Speaking of the accelerator, the green Silverado is no supercharged Tundra rocket-truck, but it's no smart fortwo either and should post 0-to-60 times in the 8.0-sec range. Take-off isn't delayed at all, and the accelerator pedal has a typical "it's big, but it works" truck feel to it. Brakes engage almost instantly after depressing the slow-down pedal and the transition from regenerative to friction braking is barely noticeable, the only sign being a slight bump in the pedal. Transitions from gasoline-only to hybrid mode are seamless and given away by the whine of the electric motor and then only if the windows are down.
Ride quality is very good, thanks in part to the new hydraulic mid-body mount. Developed specifically for the Silverado Hybrid to counteract the weight of the battery pack, this mount does a good job of reducing freeway hop and otherwise cushioning the ride. In fact, it apparently works so well that GM decided to fit to all regular Silverados and Sierras. The biggest complaint from the driver's seat is with the steering, which feels as numb as a dental patient after a quadruple dose of Novacaine. While okay for a truck, even a slight amount of feedback would be welcome, if only to help navigate narrow city streets.

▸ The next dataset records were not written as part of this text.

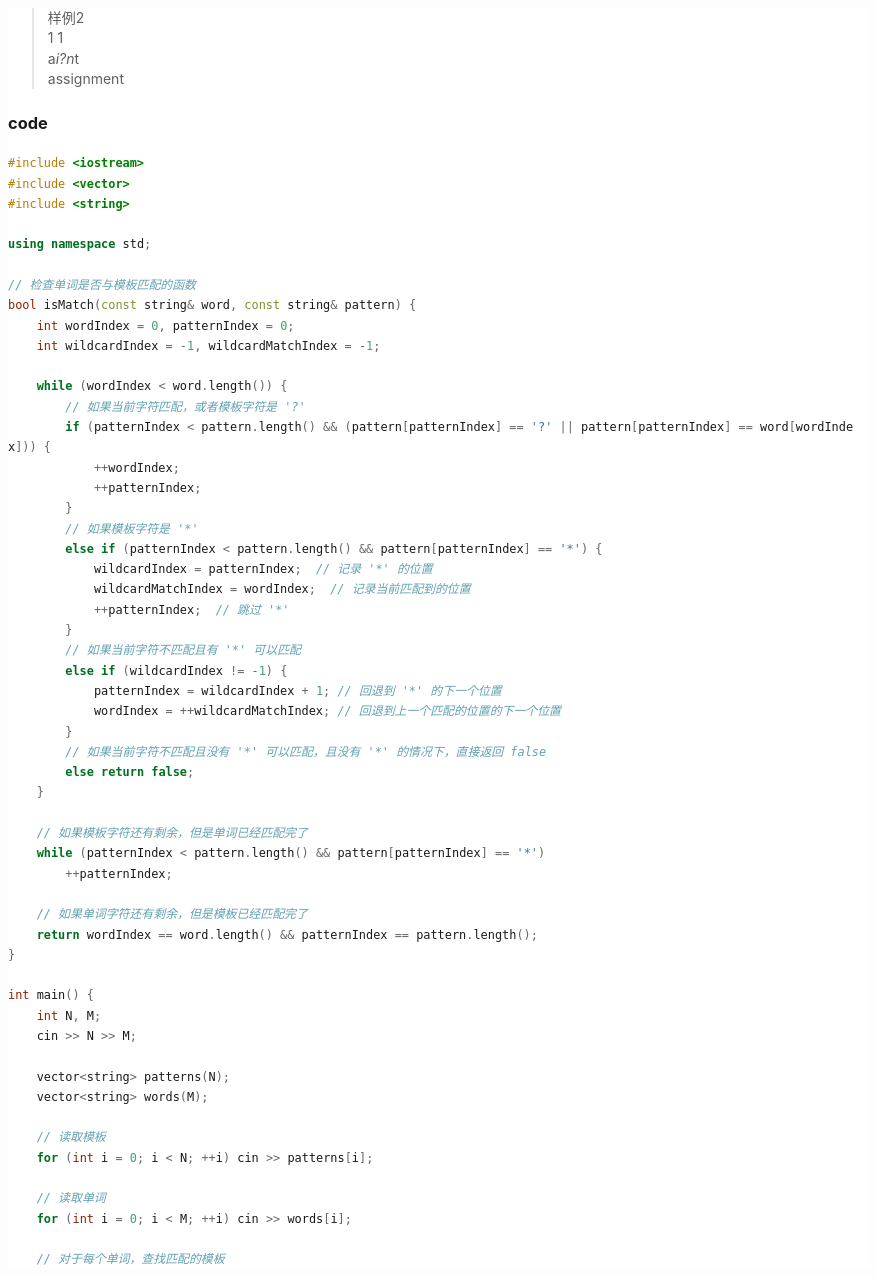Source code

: > 样例2  
1 1  
a*i?n*t  
assignment  



### code

```C++
#include <iostream>
#include <vector>
#include <string>

using namespace std;

// 检查单词是否与模板匹配的函数
bool isMatch(const string& word, const string& pattern) {
    int wordIndex = 0, patternIndex = 0;
    int wildcardIndex = -1, wildcardMatchIndex = -1;

    while (wordIndex < word.length()) {
        // 如果当前字符匹配，或者模板字符是 '?'
        if (patternIndex < pattern.length() && (pattern[patternIndex] == '?' || pattern[patternIndex] == word[wordIndex])) {
            ++wordIndex;
            ++patternIndex;
        }
        // 如果模板字符是 '*'
        else if (patternIndex < pattern.length() && pattern[patternIndex] == '*') {
            wildcardIndex = patternIndex;  // 记录 '*' 的位置
            wildcardMatchIndex = wordIndex;  // 记录当前匹配到的位置
            ++patternIndex;  // 跳过 '*'
        }
        // 如果当前字符不匹配且有 '*' 可以匹配
        else if (wildcardIndex != -1) {
            patternIndex = wildcardIndex + 1; // 回退到 '*' 的下一个位置
            wordIndex = ++wildcardMatchIndex; // 回退到上一个匹配的位置的下一个位置
        }
        // 如果当前字符不匹配且没有 '*' 可以匹配，且没有 '*' 的情况下，直接返回 false
        else return false;
    }

    // 如果模板字符还有剩余，但是单词已经匹配完了
    while (patternIndex < pattern.length() && pattern[patternIndex] == '*')
        ++patternIndex;

    // 如果单词字符还有剩余，但是模板已经匹配完了
    return wordIndex == word.length() && patternIndex == pattern.length();
}

int main() {
    int N, M;
    cin >> N >> M;

    vector<string> patterns(N);
    vector<string> words(M);

    // 读取模板
    for (int i = 0; i < N; ++i) cin >> patterns[i];

    // 读取单词
    for (int i = 0; i < M; ++i) cin >> words[i];

    // 对于每个单词，查找匹配的模板
```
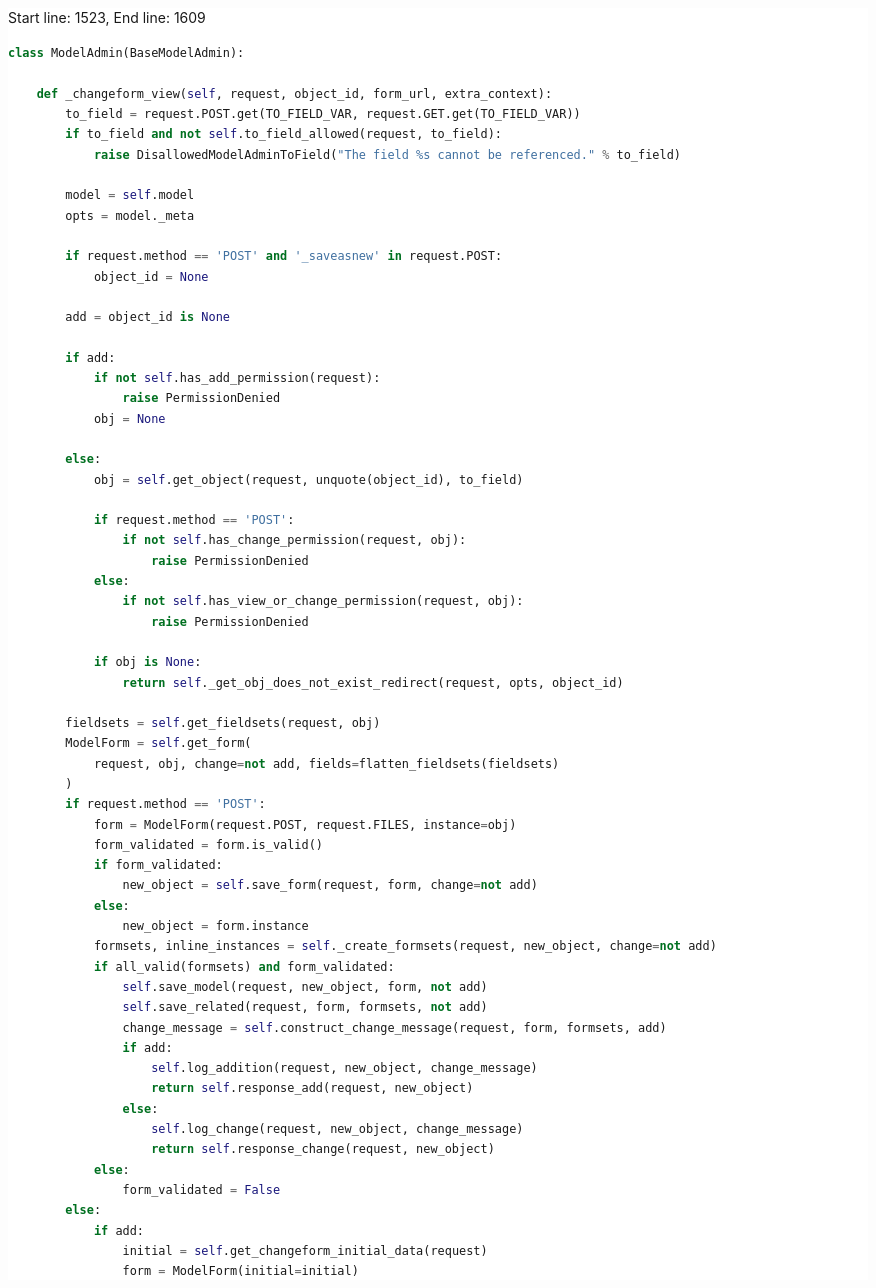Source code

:Start line: 1523, End line: 1609

```python
class ModelAdmin(BaseModelAdmin):

    def _changeform_view(self, request, object_id, form_url, extra_context):
        to_field = request.POST.get(TO_FIELD_VAR, request.GET.get(TO_FIELD_VAR))
        if to_field and not self.to_field_allowed(request, to_field):
            raise DisallowedModelAdminToField("The field %s cannot be referenced." % to_field)

        model = self.model
        opts = model._meta

        if request.method == 'POST' and '_saveasnew' in request.POST:
            object_id = None

        add = object_id is None

        if add:
            if not self.has_add_permission(request):
                raise PermissionDenied
            obj = None

        else:
            obj = self.get_object(request, unquote(object_id), to_field)

            if request.method == 'POST':
                if not self.has_change_permission(request, obj):
                    raise PermissionDenied
            else:
                if not self.has_view_or_change_permission(request, obj):
                    raise PermissionDenied

            if obj is None:
                return self._get_obj_does_not_exist_redirect(request, opts, object_id)

        fieldsets = self.get_fieldsets(request, obj)
        ModelForm = self.get_form(
            request, obj, change=not add, fields=flatten_fieldsets(fieldsets)
        )
        if request.method == 'POST':
            form = ModelForm(request.POST, request.FILES, instance=obj)
            form_validated = form.is_valid()
            if form_validated:
                new_object = self.save_form(request, form, change=not add)
            else:
                new_object = form.instance
            formsets, inline_instances = self._create_formsets(request, new_object, change=not add)
            if all_valid(formsets) and form_validated:
                self.save_model(request, new_object, form, not add)
                self.save_related(request, form, formsets, not add)
                change_message = self.construct_change_message(request, form, formsets, add)
                if add:
                    self.log_addition(request, new_object, change_message)
                    return self.response_add(request, new_object)
                else:
                    self.log_change(request, new_object, change_message)
                    return self.response_change(request, new_object)
            else:
                form_validated = False
        else:
            if add:
                initial = self.get_changeform_initial_data(request)
                form = ModelForm(initial=initial)
```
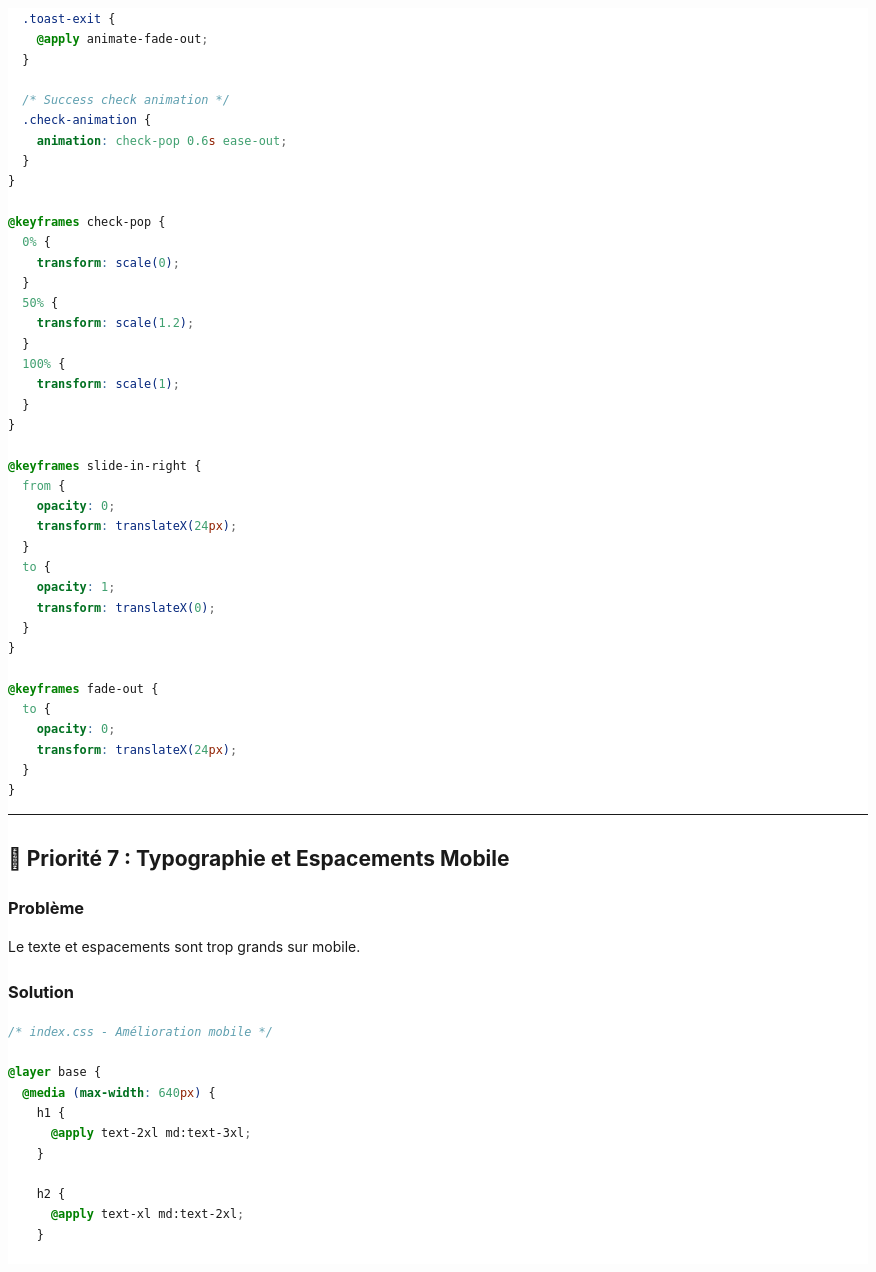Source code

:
 ```css
  .toast-exit {
    @apply animate-fade-out;
  }

  /* Success check animation */
  .check-animation {
    animation: check-pop 0.6s ease-out;
  }
}

@keyframes check-pop {
  0% {
    transform: scale(0);
  }
  50% {
    transform: scale(1.2);
  }
  100% {
    transform: scale(1);
  }
}

@keyframes slide-in-right {
  from {
    opacity: 0;
    transform: translateX(24px);
  }
  to {
    opacity: 1;
    transform: translateX(0);
  }
}

@keyframes fade-out {
  to {
    opacity: 0;
    transform: translateX(24px);
  }
}
```

---

## 🎯 Priorité 7 : Typographie et Espacements Mobile

### Problème
Le texte et espacements sont trop grands sur mobile.

### Solution
```css
/* index.css - Amélioration mobile */

@layer base {
  @media (max-width: 640px) {
    h1 {
      @apply text-2xl md:text-3xl;
    }
    
    h2 {
      @apply text-xl md:text-2xl;
    }
    
```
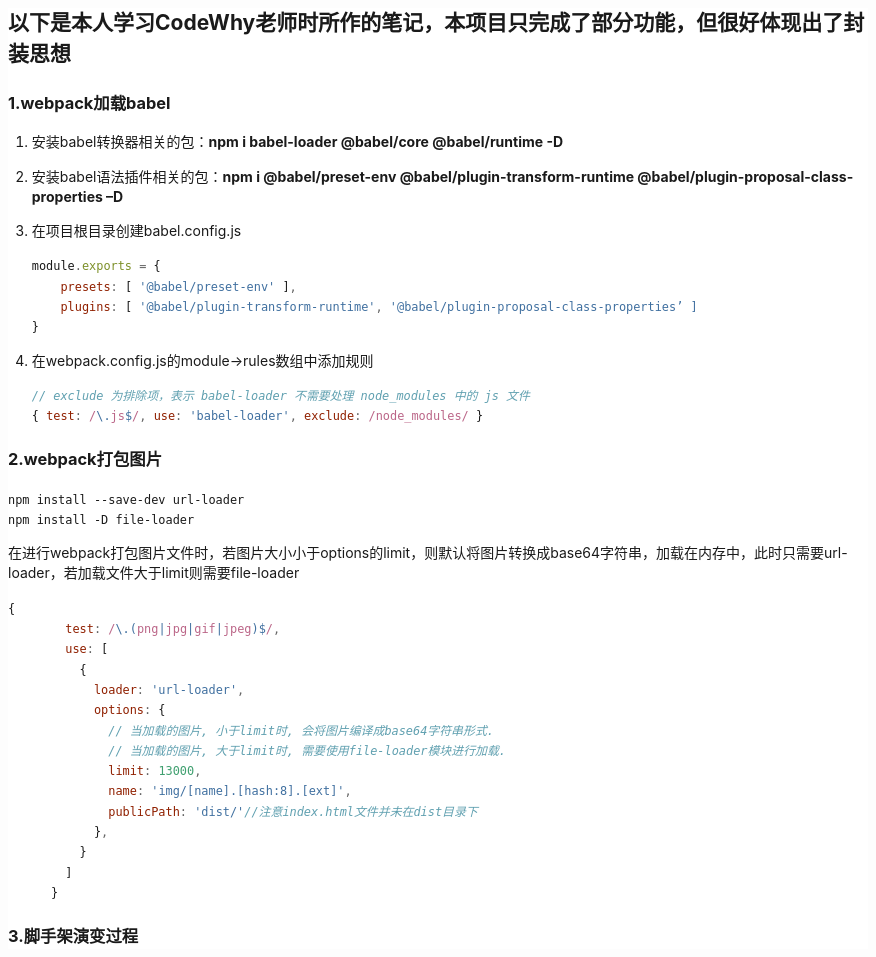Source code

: ## 以下是本人学习CodeWhy老师时所作的笔记，本项目只完成了部分功能，但很好体现出了封装思想

### 1.webpack加载babel

1. 安装babel转换器相关的包：**npm i babel-loader @babel/core @babel/runtime -D**

2. 安装babel语法插件相关的包：**npm i @babel/preset-env @babel/plugin-transform-runtime @babel/plugin-proposal-class-properties –D**

3. 在项目根目录创建babel.config.js

   ```js
   module.exports = {
       presets: [ '@babel/preset-env' ],
       plugins: [ '@babel/plugin-transform-runtime', '@babel/plugin-proposal-class-properties’ ]
   }
   ```

4. 在webpack.config.js的module->rules数组中添加规则

   ```js
   // exclude 为排除项，表示 babel-loader 不需要处理 node_modules 中的 js 文件
   { test: /\.js$/, use: 'babel-loader', exclude: /node_modules/ }
   ```

### 2.webpack打包图片

```shell
npm install --save-dev url-loader
npm install -D file-loader
```

在进行webpack打包图片文件时，若图片大小小于options的limit，则默认将图片转换成base64字符串，加载在内存中，此时只需要url-loader，若加载文件大于limit则需要file-loader

```js
{
        test: /\.(png|jpg|gif|jpeg)$/,
        use: [
          {
            loader: 'url-loader',
            options: {
              // 当加载的图片, 小于limit时, 会将图片编译成base64字符串形式.
              // 当加载的图片, 大于limit时, 需要使用file-loader模块进行加载.
              limit: 13000,
              name: 'img/[name].[hash:8].[ext]',
              publicPath: 'dist/'//注意index.html文件并未在dist目录下
            },
          }
        ]
      }
```

### 3.脚手架演变过程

Towing capacity is the only functional disadvantage of the Silverado Hybrid versus a regular Silverado 1500. Fitted with the big 6.2L V-8 and the towing package, the gas-only truck can pull as much as 10,800 lb, the hybrid can only manage 5900 in 4WD form and 6100 in RWD. The good news is that the hybrid truck seemed barely fazed by a 5300-pound trailer. Obviously, acceleration and braking suffer noticeably, but the engine never felt like it was laboring and coaxing it to about 10 mph in full-electric mode up a moderate incline proves possible. It was a smooth tow as well, thanks to the transmission's variable gears, which help eliminate shift lurching. There's a predictable fuel-economy hit when towing, though GM's towing loop was too short to get a reliable number. Payload is down only slightly over the non-hybrid trucks to 1459 lb for the RWD version and 1418 lb for the 4WD. With an 850-lb load on board, the truck behaved almost exactly as it did when empty, and seemed only slightly slower getting going as well as stopping.